L’inquiétude suscitée par ce projet a poussé plusieurs associations* à introduire un recours en annulation devant la Cour constitutionnelle. Les associations redoutaient que la réforme restreigne plus encore le seul droit social auquel les personnes en séjour irrégulier ont accès, les contrôles prévus rajoutant en effet une certaine pression sur les hôpitaux et prestataires de soins accordant l’AMU. Accéder à l’aide médicale urgente représentait déjà, avant cette réforme, un parcours du combattant pour certaines de ces personnes.

Il ne s’agit pas d’un contrôle d’opportunité des soins 

La Cour constitutionnelle a décidé de rejeter ce recours en annulation, mais dans sa décision, elle explique son interprétation de la loi en question : « La CAAMI, et notamment le médecin-contrôle, est chargée de contrôler le respect des conditions d’octroi de l’AMU sans rien modifier ni quant à leur contenu ni quant à leur portée et sans revenir sur le principe d’appréciation souveraine du médecin traitant qui, sur la base de sa responsabilité déontologique, détermine quels soins il estime nécessaires et urgents ». Autrement dit, le contrôle ne peut pas s’effectuer sur la nécessité, l’opportunité des soins, cela reste à l’appréciation du médecin traitant. « Les contrôles portent sur le caractère exclusivement médical de l’aide, sur l’existence d’un certificat médical attestant du caractère urgent de celle-ci et sur l’existence d’une enquête sociale préalable du CPAS. »

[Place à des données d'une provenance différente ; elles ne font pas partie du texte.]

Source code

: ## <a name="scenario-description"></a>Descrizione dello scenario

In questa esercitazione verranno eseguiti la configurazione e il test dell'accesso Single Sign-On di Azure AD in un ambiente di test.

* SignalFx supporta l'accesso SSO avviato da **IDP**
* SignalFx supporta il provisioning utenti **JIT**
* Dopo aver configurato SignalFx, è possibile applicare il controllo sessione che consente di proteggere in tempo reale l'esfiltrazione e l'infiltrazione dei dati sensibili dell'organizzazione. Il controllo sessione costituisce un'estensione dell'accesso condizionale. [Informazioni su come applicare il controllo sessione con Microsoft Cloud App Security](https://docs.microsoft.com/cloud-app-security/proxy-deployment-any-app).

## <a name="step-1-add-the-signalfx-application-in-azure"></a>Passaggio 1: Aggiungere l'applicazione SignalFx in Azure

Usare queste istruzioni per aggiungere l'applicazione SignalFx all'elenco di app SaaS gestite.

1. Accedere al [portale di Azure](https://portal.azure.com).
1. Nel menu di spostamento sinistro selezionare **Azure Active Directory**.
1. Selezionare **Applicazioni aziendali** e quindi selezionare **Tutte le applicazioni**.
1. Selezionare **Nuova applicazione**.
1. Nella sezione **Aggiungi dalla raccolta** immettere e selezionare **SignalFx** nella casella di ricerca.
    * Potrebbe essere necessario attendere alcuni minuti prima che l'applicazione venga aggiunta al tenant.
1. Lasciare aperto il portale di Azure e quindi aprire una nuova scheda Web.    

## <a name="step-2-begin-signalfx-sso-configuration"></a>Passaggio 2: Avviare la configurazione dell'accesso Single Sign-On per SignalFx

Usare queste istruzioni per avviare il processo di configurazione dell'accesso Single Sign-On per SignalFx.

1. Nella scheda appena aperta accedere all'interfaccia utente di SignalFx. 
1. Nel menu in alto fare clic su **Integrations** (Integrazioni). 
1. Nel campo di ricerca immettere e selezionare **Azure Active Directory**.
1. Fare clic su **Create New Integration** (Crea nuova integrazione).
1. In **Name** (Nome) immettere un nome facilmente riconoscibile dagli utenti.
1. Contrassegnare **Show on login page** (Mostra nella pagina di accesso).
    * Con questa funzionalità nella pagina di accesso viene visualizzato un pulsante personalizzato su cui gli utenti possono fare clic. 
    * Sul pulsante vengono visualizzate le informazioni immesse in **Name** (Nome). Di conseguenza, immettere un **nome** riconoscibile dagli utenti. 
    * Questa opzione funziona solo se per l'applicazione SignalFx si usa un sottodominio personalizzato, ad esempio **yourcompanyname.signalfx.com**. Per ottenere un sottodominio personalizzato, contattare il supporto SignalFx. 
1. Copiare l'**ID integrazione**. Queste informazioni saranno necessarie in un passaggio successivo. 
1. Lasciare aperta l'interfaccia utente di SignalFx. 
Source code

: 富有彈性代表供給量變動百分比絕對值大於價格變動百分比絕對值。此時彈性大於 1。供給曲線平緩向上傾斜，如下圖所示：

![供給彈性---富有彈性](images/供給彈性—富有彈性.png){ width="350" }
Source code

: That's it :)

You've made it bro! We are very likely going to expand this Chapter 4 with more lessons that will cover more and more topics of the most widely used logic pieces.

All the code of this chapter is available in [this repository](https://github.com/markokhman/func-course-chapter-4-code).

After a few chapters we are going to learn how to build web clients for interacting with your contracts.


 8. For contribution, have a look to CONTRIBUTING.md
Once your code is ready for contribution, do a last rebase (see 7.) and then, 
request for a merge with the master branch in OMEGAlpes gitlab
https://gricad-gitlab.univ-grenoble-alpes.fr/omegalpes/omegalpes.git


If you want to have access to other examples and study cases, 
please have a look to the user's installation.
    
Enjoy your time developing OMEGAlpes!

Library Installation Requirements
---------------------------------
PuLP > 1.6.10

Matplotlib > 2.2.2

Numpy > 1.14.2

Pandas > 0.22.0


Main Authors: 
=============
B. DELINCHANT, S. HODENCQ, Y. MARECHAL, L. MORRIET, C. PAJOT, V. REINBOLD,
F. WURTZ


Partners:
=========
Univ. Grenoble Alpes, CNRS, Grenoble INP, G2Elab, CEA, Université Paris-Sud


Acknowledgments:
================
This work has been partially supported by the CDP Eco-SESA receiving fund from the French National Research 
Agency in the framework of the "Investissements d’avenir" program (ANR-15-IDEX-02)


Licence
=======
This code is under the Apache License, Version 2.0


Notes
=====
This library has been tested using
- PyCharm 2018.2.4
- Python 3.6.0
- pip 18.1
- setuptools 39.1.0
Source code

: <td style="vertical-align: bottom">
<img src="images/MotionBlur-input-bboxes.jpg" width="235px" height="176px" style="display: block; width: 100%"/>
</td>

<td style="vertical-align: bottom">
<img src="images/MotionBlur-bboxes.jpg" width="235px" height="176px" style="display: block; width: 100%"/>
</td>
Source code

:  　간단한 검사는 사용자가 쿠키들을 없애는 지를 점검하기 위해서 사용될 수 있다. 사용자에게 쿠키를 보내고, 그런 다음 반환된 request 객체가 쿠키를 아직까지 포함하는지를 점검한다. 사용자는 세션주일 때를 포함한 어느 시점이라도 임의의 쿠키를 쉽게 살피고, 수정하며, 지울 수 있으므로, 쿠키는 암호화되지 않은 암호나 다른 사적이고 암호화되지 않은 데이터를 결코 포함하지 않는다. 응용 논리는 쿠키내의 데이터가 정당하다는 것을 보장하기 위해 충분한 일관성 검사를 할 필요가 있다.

Pour nos associations, cette mise au point est primordiale. Suite aux annonces faites dans la presse et à l’entrée en vigueur de cette en loi en avril 2020, certain·e·s sur le terrain sont tenté·e·s de limiter la définition de l’aide médicale urgente à tous les soins strictement urgents. Or, l’arrêté royal du 12/12/1996 précise bien que l’AMU « peut être prestée tant de manière ambulatoire que dans un établissement de soins [et qu'elle] peut couvrir des soins de nature tant préventive que curative ».

Nous pouvons en outre également rappeler que les contrôles annoncés par cette loi ne pouvaient de toute façon pas encore être mis en œuvre, puisque les arrêtés royaux attendus pour définir plus précisément la nature des contrôles et des sanctions n’ont à ce jour pas encore été publiés. Sans eux, cette réforme pourrait donc rester lettre morte…

Une réforme pour simplifier la procédure AMU 

Les associations estiment que l’aide médicale urgente doit être simplifiée et harmonisée, mais pas dans le sens d’une réforme qui instaure plus de contrôle. Les personnes qui ont droit à l’AMU doivent pouvoir être informées et y accéder sans obstacles supplémentaires. 

Le KCE, le Centre fédéral d’expertise des soins de santé, estime que 80 à 90% des personnes en situation irrégulière n’y ont pas recours, alors qu’elles y ont droit. Soit parce qu’elles n’osent pas franchir la porte d’un CPAS, soit parce qu’elles n’en sont pas informées. Selon le rapport 2020 de l’Observatoire social et de la santé de la région bruxelloise, 50 % des personnes en séjour irrégulier n’ont tout simplement pas connaissance de cette procédure.

Par ailleurs, cette procédure représente une bureaucratie lourde et coûteuse pour les CPAS qui organisent administrativement l’aide médicale urgente. La procédure actuelle crée également des difficultés de gestion pour les prestataires de soins et les services médicaux en raison des disparités des pratiques dans les différents CPAS. Pour les personnes qui n’arrivent pas à obtenir une prise en charge par le CPAS, les prestataires de soins sont régulièrement amenés à effectuer des prestations de soins non remboursées et font face à une surconsommation des services d’urgence et de dépannage. Ainsi, simplifier la procédure AMU représenterait des gains pour toutes les parties prenantes.

 

*Signataires : Fédération des maisons médicales, ADDE, La Ligue des droits humains et Médecins du Monde.